Güldal Mumcu’nun kitabı aslında cinayetin perde arkasındakileri, ihmali olanları, işbirlikçileri ama asıl Uğur Mumcu’nun gazetesi Cumhuriyet’in kirli rolünü deşifre ediyor.
İddiamız o ki, Güldal Mumcu aslında katilleri gördü ama yanlış tarafta duruyor, yanlış tarafa bakıyor. Resmen kurtların ortasına düşmüş durumda.
Güldal Mumcu’ya ne ironiktir ki, en fazla itiraz eden, karşı çıkan isim Uğur Mumcu’nun kardeşi Ceyhan Mumcu oldu.
Bir panikle Güldal Mumcu’nun yazdıklarını itibarsızlaştırmaya çalışan Ceyhan Mumcu’nun “maskesi” o kitapta fena iniyor.
Güldal Mumcu’nun Ceyhan Mumcu ile ilgili anlattığı bir bölüm, anlamak isteyene resmi gösteren çok ama çok çarpıcı bir anekdot.
Önce şunu belirtelim, Güldal Mumcu kitabında dönemin neredeyse tüm devlet yetkililerini Mumcu suikastinin soruşturulmasında ihmali olduğunu düşünüp, eleştiriyor.
Özellikle de suikast olduğunda Başbakan olan, daha sonra Cumhurbaşkanlığına geçen Süleyman Demirel’e “sorumluluğunu yerine getirmediği” için dava açmayı düşündüğünden söz ediyor.
Ve tam da böylesi bir süreçte, Demirel’e öfke kusarken, Ceyhan Mumcu bir gün kendisini arıyor ve diyor ki; “Biliyor musun, ben Cumhurbaşkanının avukatı oldum”.
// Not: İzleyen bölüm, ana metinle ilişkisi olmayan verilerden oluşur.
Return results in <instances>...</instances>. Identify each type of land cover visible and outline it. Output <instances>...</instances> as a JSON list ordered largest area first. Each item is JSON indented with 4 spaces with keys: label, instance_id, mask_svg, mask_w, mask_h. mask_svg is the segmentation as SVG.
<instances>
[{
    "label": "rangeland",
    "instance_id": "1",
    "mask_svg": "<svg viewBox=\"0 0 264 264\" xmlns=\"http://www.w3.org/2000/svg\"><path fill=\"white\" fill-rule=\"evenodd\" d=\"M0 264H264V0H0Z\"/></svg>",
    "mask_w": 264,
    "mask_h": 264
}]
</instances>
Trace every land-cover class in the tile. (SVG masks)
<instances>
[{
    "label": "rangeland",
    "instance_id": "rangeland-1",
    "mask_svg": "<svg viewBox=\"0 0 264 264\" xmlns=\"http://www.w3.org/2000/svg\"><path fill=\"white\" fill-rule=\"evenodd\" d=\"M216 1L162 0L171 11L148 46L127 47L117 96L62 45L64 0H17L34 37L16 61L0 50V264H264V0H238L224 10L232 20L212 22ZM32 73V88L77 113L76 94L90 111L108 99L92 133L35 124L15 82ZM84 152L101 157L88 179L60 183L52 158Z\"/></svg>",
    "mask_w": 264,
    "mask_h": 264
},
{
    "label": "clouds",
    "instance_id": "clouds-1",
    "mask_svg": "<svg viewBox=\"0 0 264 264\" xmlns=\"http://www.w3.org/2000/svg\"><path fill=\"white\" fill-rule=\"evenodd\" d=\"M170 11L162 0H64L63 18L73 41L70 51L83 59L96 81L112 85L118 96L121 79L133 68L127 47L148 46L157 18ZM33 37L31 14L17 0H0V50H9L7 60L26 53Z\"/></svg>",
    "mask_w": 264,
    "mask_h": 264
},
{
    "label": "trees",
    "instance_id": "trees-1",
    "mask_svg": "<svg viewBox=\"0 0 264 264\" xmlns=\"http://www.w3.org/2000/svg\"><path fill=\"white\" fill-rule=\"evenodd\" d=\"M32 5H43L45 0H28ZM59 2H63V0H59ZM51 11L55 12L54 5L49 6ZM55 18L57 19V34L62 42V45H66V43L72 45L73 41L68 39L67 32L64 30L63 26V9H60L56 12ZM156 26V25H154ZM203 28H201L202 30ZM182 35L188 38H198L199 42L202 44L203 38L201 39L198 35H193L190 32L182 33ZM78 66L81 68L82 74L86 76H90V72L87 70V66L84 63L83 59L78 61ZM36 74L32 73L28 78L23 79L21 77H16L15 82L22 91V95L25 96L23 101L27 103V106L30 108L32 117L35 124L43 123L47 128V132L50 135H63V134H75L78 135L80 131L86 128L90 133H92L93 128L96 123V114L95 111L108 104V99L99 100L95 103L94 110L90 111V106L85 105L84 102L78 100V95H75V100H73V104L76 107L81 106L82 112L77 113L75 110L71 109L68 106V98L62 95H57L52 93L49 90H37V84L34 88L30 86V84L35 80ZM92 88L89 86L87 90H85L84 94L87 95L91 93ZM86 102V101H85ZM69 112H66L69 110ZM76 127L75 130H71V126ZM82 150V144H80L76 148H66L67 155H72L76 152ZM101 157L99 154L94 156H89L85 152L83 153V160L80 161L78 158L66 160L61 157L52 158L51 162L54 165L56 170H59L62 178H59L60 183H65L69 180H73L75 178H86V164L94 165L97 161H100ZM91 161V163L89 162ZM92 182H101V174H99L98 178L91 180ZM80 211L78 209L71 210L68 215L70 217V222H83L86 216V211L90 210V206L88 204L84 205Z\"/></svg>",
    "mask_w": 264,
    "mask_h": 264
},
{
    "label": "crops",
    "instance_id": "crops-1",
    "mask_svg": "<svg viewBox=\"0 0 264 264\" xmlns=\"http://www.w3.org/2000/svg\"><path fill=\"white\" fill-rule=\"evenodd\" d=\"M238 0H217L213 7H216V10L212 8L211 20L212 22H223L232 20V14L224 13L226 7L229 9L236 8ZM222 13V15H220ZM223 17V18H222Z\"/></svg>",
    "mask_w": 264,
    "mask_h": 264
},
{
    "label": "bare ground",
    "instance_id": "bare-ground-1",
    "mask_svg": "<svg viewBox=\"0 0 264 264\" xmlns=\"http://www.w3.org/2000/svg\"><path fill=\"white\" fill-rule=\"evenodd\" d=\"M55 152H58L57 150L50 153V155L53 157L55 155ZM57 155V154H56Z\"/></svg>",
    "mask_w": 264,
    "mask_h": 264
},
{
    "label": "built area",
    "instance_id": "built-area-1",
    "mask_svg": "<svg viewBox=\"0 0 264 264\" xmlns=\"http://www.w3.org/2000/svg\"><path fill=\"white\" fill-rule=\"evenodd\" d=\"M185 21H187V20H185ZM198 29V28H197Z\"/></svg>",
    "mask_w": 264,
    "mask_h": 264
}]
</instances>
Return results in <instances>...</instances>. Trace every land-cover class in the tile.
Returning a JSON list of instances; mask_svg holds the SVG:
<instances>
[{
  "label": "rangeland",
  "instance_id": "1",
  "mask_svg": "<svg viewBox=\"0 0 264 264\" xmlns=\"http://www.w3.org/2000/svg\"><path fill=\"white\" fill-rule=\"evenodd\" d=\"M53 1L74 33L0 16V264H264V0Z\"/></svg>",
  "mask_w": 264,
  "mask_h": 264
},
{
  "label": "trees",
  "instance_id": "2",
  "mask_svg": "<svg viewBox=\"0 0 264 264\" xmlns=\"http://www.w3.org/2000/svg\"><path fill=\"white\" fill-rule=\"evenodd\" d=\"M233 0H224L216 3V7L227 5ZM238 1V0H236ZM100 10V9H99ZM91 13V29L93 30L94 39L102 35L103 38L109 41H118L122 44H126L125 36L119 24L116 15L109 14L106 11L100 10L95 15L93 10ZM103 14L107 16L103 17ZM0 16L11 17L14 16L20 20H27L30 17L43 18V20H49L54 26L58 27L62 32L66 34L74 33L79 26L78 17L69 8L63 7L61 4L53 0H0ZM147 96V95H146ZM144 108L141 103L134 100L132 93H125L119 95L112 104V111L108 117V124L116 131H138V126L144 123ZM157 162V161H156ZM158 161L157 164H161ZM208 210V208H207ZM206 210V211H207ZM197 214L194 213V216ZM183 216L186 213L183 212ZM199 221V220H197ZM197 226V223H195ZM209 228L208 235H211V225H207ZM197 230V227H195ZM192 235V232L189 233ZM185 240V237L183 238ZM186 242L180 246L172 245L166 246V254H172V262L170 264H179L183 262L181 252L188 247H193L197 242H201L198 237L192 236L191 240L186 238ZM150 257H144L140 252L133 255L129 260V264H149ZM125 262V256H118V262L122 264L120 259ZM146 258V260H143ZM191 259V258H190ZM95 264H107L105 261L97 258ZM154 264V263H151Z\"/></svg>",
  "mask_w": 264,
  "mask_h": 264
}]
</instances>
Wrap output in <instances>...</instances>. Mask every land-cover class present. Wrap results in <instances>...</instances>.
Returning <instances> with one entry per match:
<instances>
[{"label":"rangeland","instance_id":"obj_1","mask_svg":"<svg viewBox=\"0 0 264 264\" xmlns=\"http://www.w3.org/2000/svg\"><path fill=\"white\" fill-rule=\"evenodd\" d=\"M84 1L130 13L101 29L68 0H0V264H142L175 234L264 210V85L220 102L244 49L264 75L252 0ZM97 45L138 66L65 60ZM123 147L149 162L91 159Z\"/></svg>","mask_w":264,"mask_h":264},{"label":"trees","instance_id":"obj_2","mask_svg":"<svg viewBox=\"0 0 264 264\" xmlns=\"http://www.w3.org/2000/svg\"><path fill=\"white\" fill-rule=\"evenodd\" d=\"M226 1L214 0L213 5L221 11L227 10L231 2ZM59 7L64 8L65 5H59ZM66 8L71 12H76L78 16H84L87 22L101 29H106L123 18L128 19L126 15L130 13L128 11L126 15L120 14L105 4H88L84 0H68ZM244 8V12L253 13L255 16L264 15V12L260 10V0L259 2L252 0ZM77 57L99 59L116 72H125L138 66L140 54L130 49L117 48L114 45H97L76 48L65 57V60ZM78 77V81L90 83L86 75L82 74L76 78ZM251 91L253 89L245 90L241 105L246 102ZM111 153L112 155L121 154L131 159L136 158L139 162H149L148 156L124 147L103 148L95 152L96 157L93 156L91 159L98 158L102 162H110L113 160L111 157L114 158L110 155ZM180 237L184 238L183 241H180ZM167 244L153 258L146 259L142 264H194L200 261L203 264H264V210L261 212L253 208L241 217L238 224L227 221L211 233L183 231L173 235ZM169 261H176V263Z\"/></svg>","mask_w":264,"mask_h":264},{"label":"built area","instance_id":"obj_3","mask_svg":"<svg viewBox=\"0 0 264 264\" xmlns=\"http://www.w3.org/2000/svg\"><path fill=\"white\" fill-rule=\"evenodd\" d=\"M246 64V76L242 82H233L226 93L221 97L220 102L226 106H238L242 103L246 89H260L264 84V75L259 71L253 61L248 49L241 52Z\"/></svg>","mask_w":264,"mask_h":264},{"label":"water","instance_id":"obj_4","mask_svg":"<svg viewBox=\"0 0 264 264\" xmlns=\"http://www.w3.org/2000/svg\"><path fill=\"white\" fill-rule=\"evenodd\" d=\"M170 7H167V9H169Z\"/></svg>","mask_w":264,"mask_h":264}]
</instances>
Güldal Mumcu’nun kitabından okuyalım:
———————————————————————————————————————————————
Ceyhan Mumcu’nun avukatlığımızdan istifası
1999 yazında bir gün, özgür’ün askerlik tecili ile ilgili Ceyhan Ağabey’i aramıştım. Hal hatırdan sonra daha ben Özgür’ün işini açmadan, “Biliyor musun, ben Cumhurbaşkanının avukatı oldum!” deyiverdi.
Donup kaldım. O sırada Cumhurbaşkanı Demirel idi. Hem çok şaşırmış, hem de sinirlenmiştim.
“Uğur öldürüldüğünde Başbakan sıfatıyla taşıdığı sorumluluğu yerine getirmediği için dava açabileceğimiz insanlardan biri olan Demirel’in nasıl avukatı olursun Ceyhan Ağabey?” deim, “Ben eşiyim, ama sen kardeşisin. ‘Mumcu’ benim değil, senin soyadın. Bu soyadını Süleyman Demirel’e kullandıramazsın. Ayrıca çocuklar var. Sen onların da hem amcası, hem avukatısın. Kaldı ki sen bunu kendine nasıl açıklıyorsun?”
Hem benim hem Demirel’in avukatı olmasını hiç doğru bulmadığımı belirttim özetle.
Bu arada Ağustos 1999 Marmara depremi olmuştu. Yıkılan binalardan birinin müteahhidinin Demirel’in yakınlarından olduğu anlaşılmış; buna atıfla gazetelerde “İşte Demirel’in aile fotoğrafı” başlıklı yazı ve haberler yer almış. Ceyhan Ağabey de bunlara karşı, avukatı sıfatıyla bir açıklama yapmıştı. Kamuoyunda başlayan tartışmalar üzerine Ceyhan Mumcu beni aradı. Ben Demirel’in avukatlığı konusundaki rahatsızlığımı yineleyince, “E o zaman ben sizin avukatlığınızdan çekileyim” dedi.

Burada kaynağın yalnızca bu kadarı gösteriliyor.